In Trinity Term’s Fiction and Others Minds seminar, cognitive psychologist Prof Joseph Glicksohn of Bar Ilan University, and literary scholar Prof Chanita Goodblatt of Ben Gurion University in the Negev presented their collaborative research on ‘Gestalt Psychology and Cognitive Literary Studies’.

This talk traced the intellectual history underlying the predominance of Gestalt Psychology for Cognitive Literary studies. The speakers considered the relationship between the Gestalts of Mind and Text: the poetic text has structure (the Gestalt of the Text), and readers will uncover structure in their respective readings of the text (the Gestalt of the Mind). This tradition also inspires a study of metaphor: a poetic metaphor is conceived as a gestalt appearing within a poetic text, and will have to be comprehended as part of that text. In the process of metaphor comprehension, the reader strives to integrate two unidirectional readings to result in an emergent gestalt—such as that characterized by blending. There is, however, the distinct possibility that an integration of the readings of a metaphor will not be attained, especially if it is an emergent, grotesque hybrid image that would be constructed.
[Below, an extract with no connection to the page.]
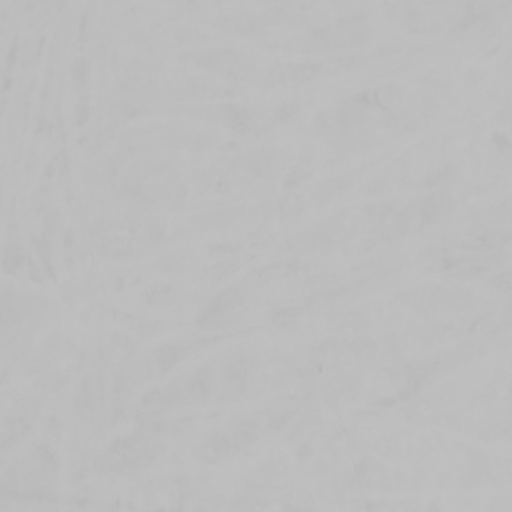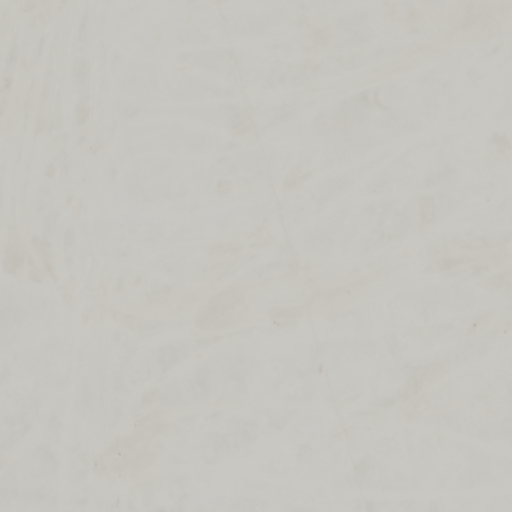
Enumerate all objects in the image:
building: (206, 152)
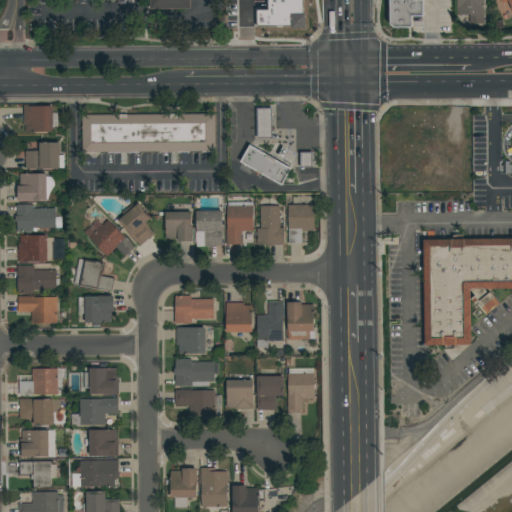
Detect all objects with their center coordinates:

The speakers presented the poetic text using a microgenetic technique, namely in a series of segments. As each segment appears, the reader was asked to think aloud. Evidence for bidirectionality in metaphor comprehension should be clearly seen in the verbal protocol. Furthermore, the verbal protocol will reveal to what extent a problem is solved by the reader, such as that of reconciling between the various readings; and most importantly, how grotesque imagery in the poetic text should heighten the tension between the two subjects of a poetic metaphor and thus prevent blending.

 

The seminar is convened by Professor Ben Morgan (ben.morgan@worc.ox.ac.ukand Dr Naomi Rokotnitz (naomi.rokotnitz@worc.ox.ac.uk).
As always, the talk will be followed by drinks for all attendees.

 

About the Seminar: The Fiction and Other Minds seminar series, convened by Ben Morgan and Naomi Rokotnitz, has been running since 2013, hosting a range of speakers working at the interface between literary studies, cognitive science and phenomenology. The seminar explores the field that opens when features investigated by the cognitive sciences are tested and expanded across different cultural contexts. In particular, we are interested in the ways by which literary texts often challenge and differentiate theoretical insights especially through their attention to the culturally situated aspects of cognition, and how cognitively informed approaches to literature can deepen our understanding of the embodied and affective processes that underpin meaning-making, including literary reading.